Input material.
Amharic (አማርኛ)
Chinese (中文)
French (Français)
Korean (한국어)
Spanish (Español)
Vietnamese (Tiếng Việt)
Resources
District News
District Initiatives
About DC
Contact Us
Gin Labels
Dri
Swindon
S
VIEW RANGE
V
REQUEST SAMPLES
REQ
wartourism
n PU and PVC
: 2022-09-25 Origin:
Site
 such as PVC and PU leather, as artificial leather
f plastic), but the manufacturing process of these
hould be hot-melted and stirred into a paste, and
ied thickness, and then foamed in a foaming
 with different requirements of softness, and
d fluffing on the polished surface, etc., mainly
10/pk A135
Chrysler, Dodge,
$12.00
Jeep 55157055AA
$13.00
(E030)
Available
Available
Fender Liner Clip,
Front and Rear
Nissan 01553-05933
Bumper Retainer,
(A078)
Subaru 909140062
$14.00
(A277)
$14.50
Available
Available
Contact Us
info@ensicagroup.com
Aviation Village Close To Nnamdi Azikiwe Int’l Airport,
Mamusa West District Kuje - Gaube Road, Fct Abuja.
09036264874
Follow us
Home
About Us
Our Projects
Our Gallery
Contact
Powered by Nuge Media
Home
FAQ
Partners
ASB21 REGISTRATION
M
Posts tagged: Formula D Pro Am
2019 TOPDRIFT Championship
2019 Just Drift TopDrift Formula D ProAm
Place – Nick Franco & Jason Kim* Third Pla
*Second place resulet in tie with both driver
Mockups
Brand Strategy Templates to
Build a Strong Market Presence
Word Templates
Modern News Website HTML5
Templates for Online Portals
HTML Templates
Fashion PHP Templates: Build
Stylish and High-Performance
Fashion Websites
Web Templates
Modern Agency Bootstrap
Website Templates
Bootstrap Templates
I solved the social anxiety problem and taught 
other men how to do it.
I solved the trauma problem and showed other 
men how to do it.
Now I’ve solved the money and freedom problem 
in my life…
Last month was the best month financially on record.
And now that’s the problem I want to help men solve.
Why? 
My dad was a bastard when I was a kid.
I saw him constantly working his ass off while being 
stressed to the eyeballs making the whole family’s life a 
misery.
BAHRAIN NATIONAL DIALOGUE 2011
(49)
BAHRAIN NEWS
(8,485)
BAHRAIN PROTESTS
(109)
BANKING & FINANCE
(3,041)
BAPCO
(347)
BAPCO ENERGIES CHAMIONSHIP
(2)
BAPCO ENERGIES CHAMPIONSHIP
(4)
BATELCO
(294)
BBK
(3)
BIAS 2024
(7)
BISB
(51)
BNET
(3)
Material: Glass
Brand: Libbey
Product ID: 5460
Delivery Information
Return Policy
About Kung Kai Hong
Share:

Prompt.
Transcribe every record. Match each line exactly.

Reply to the task.
Amharic (አማርኛ)
Chinese (中文)
French (Français)
Korean (한국어)
Spanish (Español)
Vietnamese (Tiếng Việt)
Resources
District News
District Initiatives
About DC
Contact Us
Gin Labels
Dri
Swindon
S
VIEW RANGE
V
REQUEST SAMPLES
REQ
wartourism
n PU and PVC
: 2022-09-25 Origin:
Site
 such as PVC and PU leather, as artificial leather
f plastic), but the manufacturing process of these
hould be hot-melted and stirred into a paste, and
ied thickness, and then foamed in a foaming
 with different requirements of softness, and
d fluffing on the polished surface, etc., mainly
10/pk A135
Chrysler, Dodge,
$12.00
Jeep 55157055AA
$13.00
(E030)
Available
Available
Fender Liner Clip,
Front and Rear
Nissan 01553-05933
Bumper Retainer,
(A078)
Subaru 909140062
$14.00
(A277)
$14.50
Available
Available
Contact Us
info@ensicagroup.com
Aviation Village Close To Nnamdi Azikiwe Int’l Airport,
Mamusa West District Kuje - Gaube Road, Fct Abuja.
09036264874
Follow us
Home
About Us
Our Projects
Our Gallery
Contact
Powered by Nuge Media
Home
FAQ
Partners
ASB21 REGISTRATION
M
Posts tagged: Formula D Pro Am
2019 TOPDRIFT Championship
2019 Just Drift TopDrift Formula D ProAm
Place – Nick Franco & Jason Kim* Third Pla
*Second place resulet in tie with both driver
Mockups
Brand Strategy Templates to
Build a Strong Market Presence
Word Templates
Modern News Website HTML5
Templates for Online Portals
HTML Templates
Fashion PHP Templates: Build
Stylish and High-Performance
Fashion Websites
Web Templates
Modern Agency Bootstrap
Website Templates
Bootstrap Templates
I solved the social anxiety problem and taught 
other men how to do it.
I solved the trauma problem and showed other 
men how to do it.
Now I’ve solved the money and freedom problem 
in my life…
Last month was the best month financially on record.
And now that’s the problem I want to help men solve.
Why? 
My dad was a bastard when I was a kid.
I saw him constantly working his ass off while being 
stressed to the eyeballs making the whole family’s life a 
misery.
BAHRAIN NATIONAL DIALOGUE 2011
(49)
BAHRAIN NEWS
(8,485)
BAHRAIN PROTESTS
(109)
BANKING & FINANCE
(3,041)
BAPCO
(347)
BAPCO ENERGIES CHAMIONSHIP
(2)
BAPCO ENERGIES CHAMPIONSHIP
(4)
BATELCO
(294)
BBK
(3)
BIAS 2024
(7)
BISB
(51)
BNET
(3)
Material: Glass
Brand: Libbey
Product ID: 5460
Delivery Information
Return Policy
About Kung Kai Hong
Share:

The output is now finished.